> **REQUIRED ACTION**:
From the records below, extract only the lines running from the line with "vfov_deg: 60.3" to the line with "exposure_s: 1/1154", both lines included, reproducing them exactly.

--- EXTRACTED MATERIAL Enclosed Below ---

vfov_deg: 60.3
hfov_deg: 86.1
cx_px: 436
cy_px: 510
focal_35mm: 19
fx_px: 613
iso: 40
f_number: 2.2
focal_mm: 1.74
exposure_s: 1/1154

--- End of Enclosed EXTRACTED MATERIAL ---
--- EXTRACTED MATERIAL Enclosed Below ---

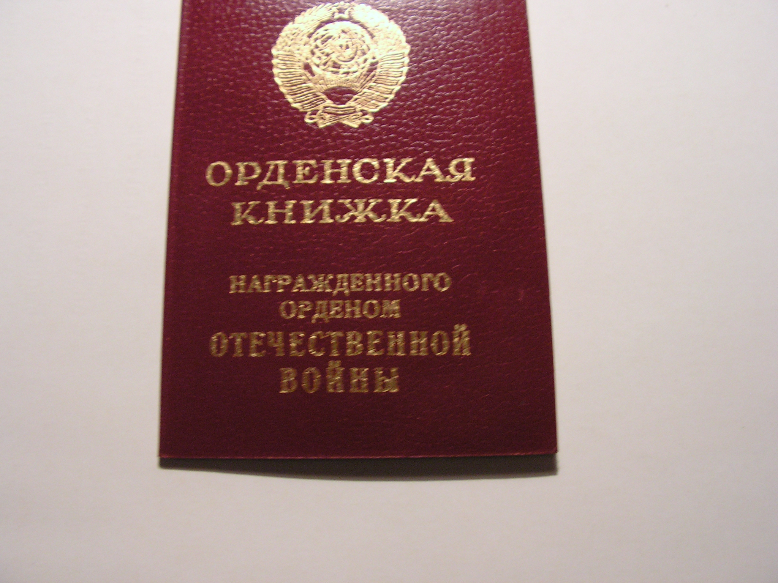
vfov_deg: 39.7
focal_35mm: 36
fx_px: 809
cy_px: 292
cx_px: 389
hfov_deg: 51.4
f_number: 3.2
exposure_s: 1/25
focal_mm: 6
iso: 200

--- End of Enclosed EXTRACTED MATERIAL ---

> **REPLY**:
vfov_deg: 60.3
hfov_deg: 86.1
cx_px: 436
cy_px: 510
focal_35mm: 19
fx_px: 613
iso: 40
f_number: 2.2
focal_mm: 1.74
exposure_s: 1/1154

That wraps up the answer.